Cox proportional hazards regression modeling was performed to find out the hazard ratios (HRs). The team excluded females who had higher mortality from breast cancer and other reasons, more metastatic disease or unknown extent of the tumor, and a touch lower percentage with curative-intent surgery as primary therapy. The info were analyzed between January and May 2022.

Results

The study included 13,378 BC patients, amongst whom the median age was 62 years, they usually were followed for a median of 5 years post-breast cancer diagnosis.
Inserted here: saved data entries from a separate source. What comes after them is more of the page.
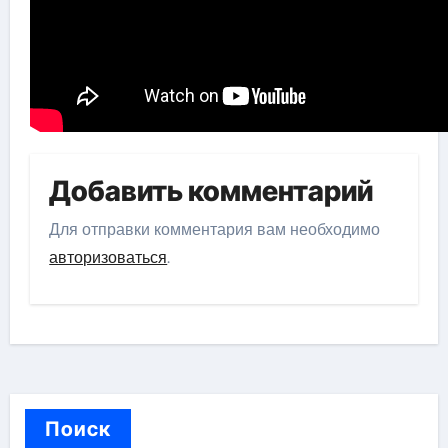
Добавить комментарий
Для отправки комментария вам необходимо
авторизоваться
.
Поиск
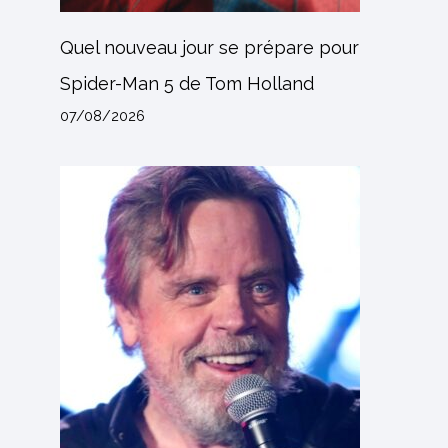
Quel nouveau jour se prépare pour
Spider-Man 5 de Tom Holland
07/08/2026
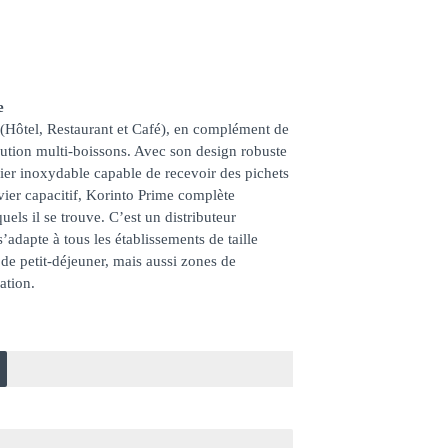
e
Hôtel, Restaurant et Café), en complément de
bution multi-boissons. Avec son design robuste
cier inoxydable capable de recevoir des pichets
vier capacitif, Korinto Prime complète
els il se trouve. C’est un distributeur
’adapte à tous les établissements de taille
 de petit-déjeuner, mais aussi zones de
ation.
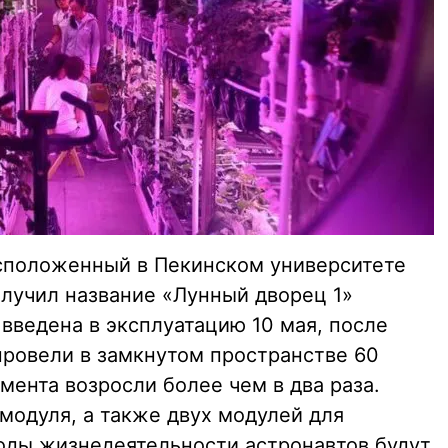
сположенный в Пекинском университете
олучил название «Лунный дворец 1»
 введена в эксплуатацию 10 мая, после
провели в замкнутом пространстве 60
мента возросли более чем в два раза.
модуля, а также двух модулей для
ходы жизнедеятельности астронавтов будут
Within the follow-up period, 16% of people died, of which seven percent died of breast cancer. In total, 31% of people had elevated total serum levels of cholesterol (median value above 193 mg/dL) before breast cancer diagnosis, and half of the patients had increased total serum cholesterol post-BC diagnosis.

Amongst BC patients, 41% had used statins. The multivariate evaluation showed that statin usage before breast cancer diagnosis was related to an elevated BC mortality risk in comparison with non-use (HR, 1.4).
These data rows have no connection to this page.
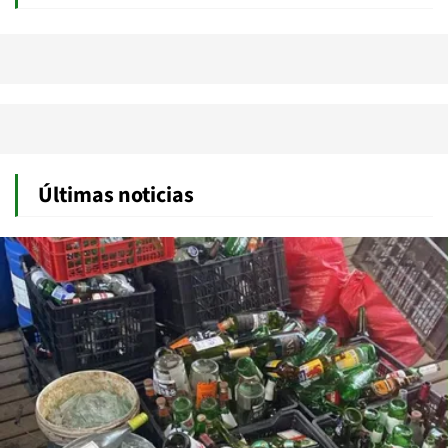
Últimas noticias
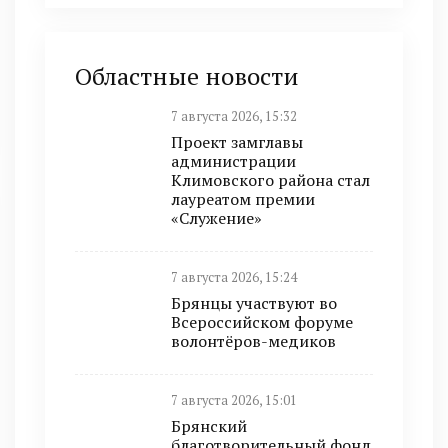
Областные новости
7 августа 2026, 15:32
Проект замглавы
администрации
Климовского района стал
лауреатом премии
«Служение»
7 августа 2026, 15:24
Брянцы участвуют во
Всероссийском форуме
волонтёров-медиков
7 августа 2026, 15:01
Брянский
благотворительный фонд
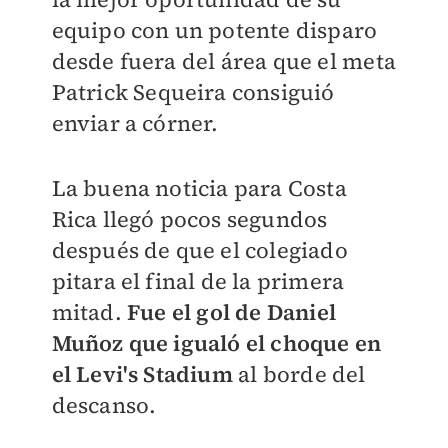
equipo con un potente disparo
desde fuera del área que el meta
Patrick Sequeira consiguió
enviar a córner.
La buena noticia para Costa
Rica llegó pocos segundos
después de que el colegiado
pitara el final de la primera
mitad.
Fue el gol de Daniel
Muñoz que igualó el choque en
el Levi's Stadium
al borde del
descanso.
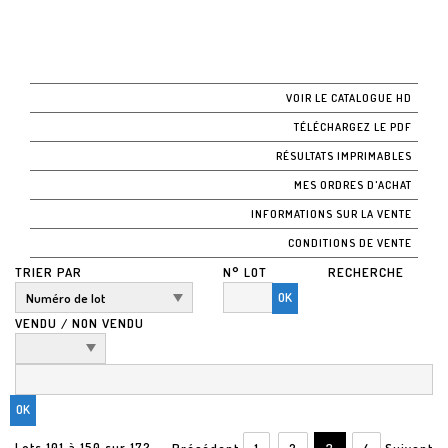
VOIR LE CATALOGUE HD
TÉLÉCHARGEZ LE PDF
RÉSULTATS IMPRIMABLES
MES ORDRES D'ACHAT
INFORMATIONS SUR LA VENTE
CONDITIONS DE VENTE
TRIER PAR
N° LOT
RECHERCHE
OK
VENDU / NON VENDU
Lots 101 à 150 sur 172
Précédent
1
2
3
4
Suivant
Pre-diagnostic statin usage increased breast cancer mortality risk even after adjusting for total serum levels of cholesterol (HR, 1.2). Contrastingly, the team observed a reduced breast cancer mortality risk related to post-diagnostic statin usage (HR, 0.9).

The chance decline was higher by increasing statin use intensity (e.g., for low-density lipoprotein, hazard ratios reduced to 0.66 from 0.73). It was robust for people whose serum levels of cholesterol were reduced after statin usage  (HR, 0.5) but was not statistically significant in cases where levels of cholesterol didn’t decline (HR, 0.7). Among the many participants, 980 used statins after breast cancer diagnosis, and the median serum levels of cholesterol were reduced amongst 781 individuals.

Mortality from breast cancer in statin consumers was reduced amongst patients with cancers of the estrogen receptor (ER)-positive type (HR, 0.8) and individuals with localized tumors (HR, 0.6).

Amongst patients with metastatic tumors, statin usage was related to increased mortality in comparison with non-usage (HR, 1.4). Nonetheless, the all-cause mortality rates were lower amongst those that used statins in comparison with non-users adjusting for serological levels of cholesterol (HR, 0.8).

Cholesterol-lowering could also be advantageous since dietary cholesterol and hypercholesterolemia are related to an increased risk of breast cancer. Cell multiplication, membrane construction, and fluidity require cholesterol. Further, cholesterol increases BC cell proliferation and tumor development through ER activation.

Cholesterol can also be a precursor to estrogen production, which is a known carcinogen of the mammary gland. Oxysterol derivatives, comparable to 27-hydroxycholesterol, operate as endogenous ER modulators and may exacerbate cancers amongst women with estrogen deficiency.

Conclusion

Overall, the study findings showed that post-diagnostic statin usage was related to decreased breast cancer mortality than non-usage, mediated by serological levels of cholesterol, indicating that lowering cholesterol with statins may gain advantage breast cancer patients.

BC risk was further reduced with more intensive statin usage, indicating that statin usage might impact BC outcomes through mechanisms apart from reductions in levels of cholesterol.

Nonetheless, amongst females with metastatic tumors, the danger was increased for statin users, indicating that statins might profit only patients with early-stage breast cancers.